* INSTRUCTIONS TO FOLLOW
Locate every line in the material below that has the word "center". Copy each of those lines.

* SUPPLIED DATA
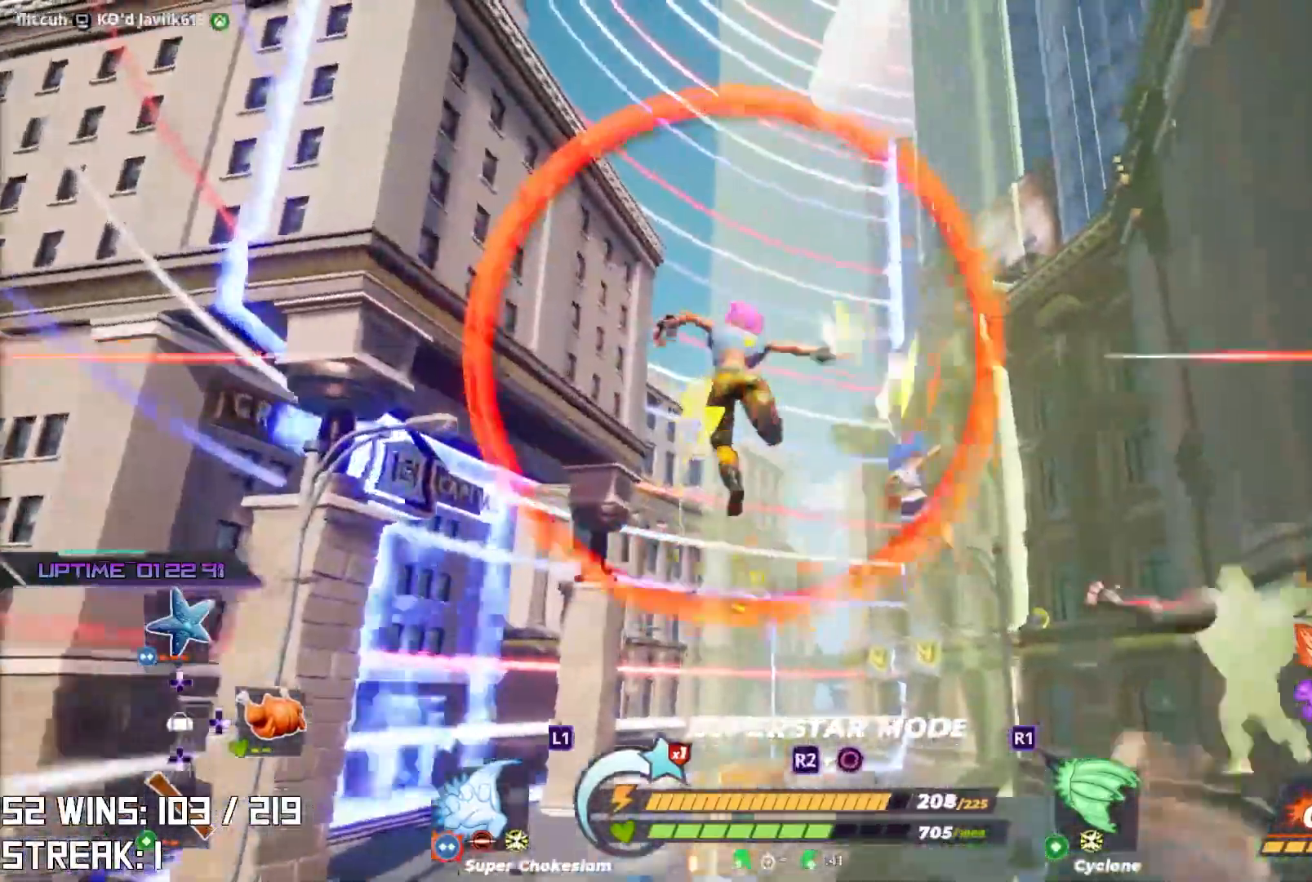
{"buttons": [], "left_stick": "right", "right_stick": "center", "events": [[33, "right_stick", "up-right"], [283, "right_stick", "up"], [483, "left_stick", "right"], [500, "right_stick", "center"]]}
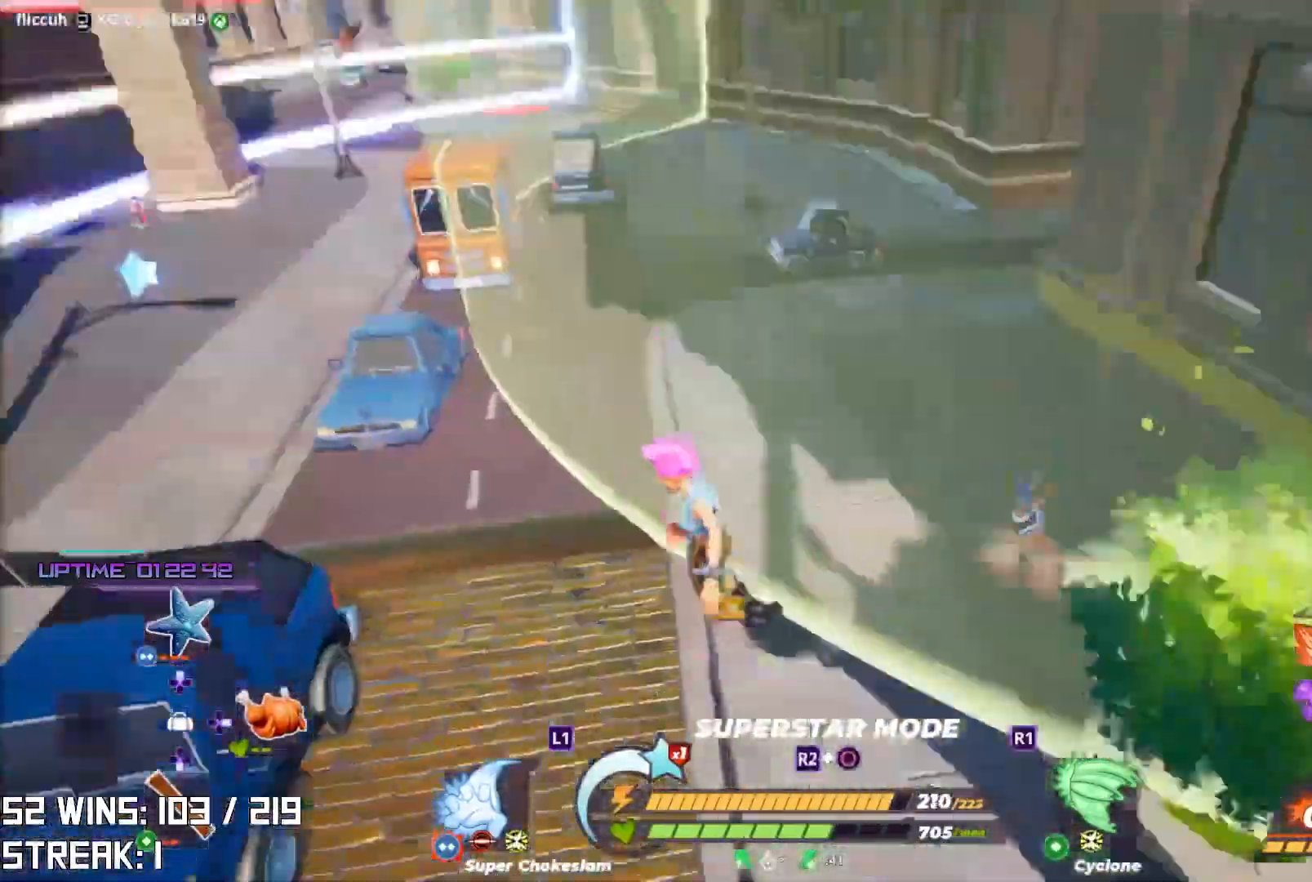
{"buttons": [], "left_stick": "up", "right_stick": "center", "events": [[150, "right_stick", "right"], [283, "right_stick", "down-right"], [367, "left_stick", "up"], [400, "right_stick", "center"]]}
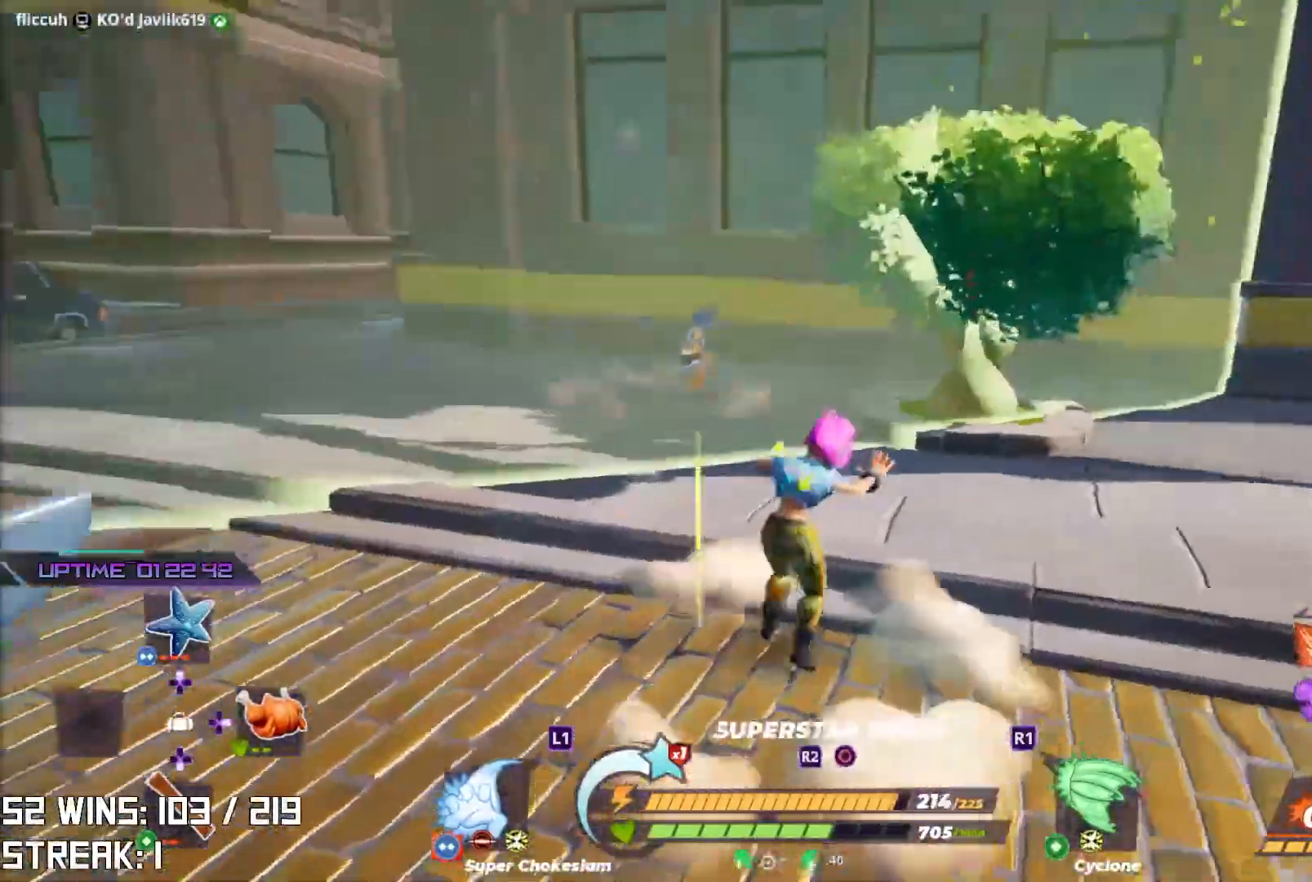
{"buttons": [], "left_stick": "up-left", "right_stick": "down-right", "events": [[83, "left_stick", "up-left"], [267, "right_stick", "right"], [350, "right_stick", "down-right"]]}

* TASK SOLUTION
{"buttons": [], "left_stick": "right", "right_stick": "center", "events": [[33, "right_stick", "up-right"], [283, "right_stick", "up"], [483, "left_stick", "right"], [500, "right_stick", "center"]]}
{"buttons": [], "left_stick": "up", "right_stick": "center", "events": [[150, "right_stick", "right"], [283, "right_stick", "down-right"], [367, "left_stick", "up"], [400, "right_stick", "center"]]}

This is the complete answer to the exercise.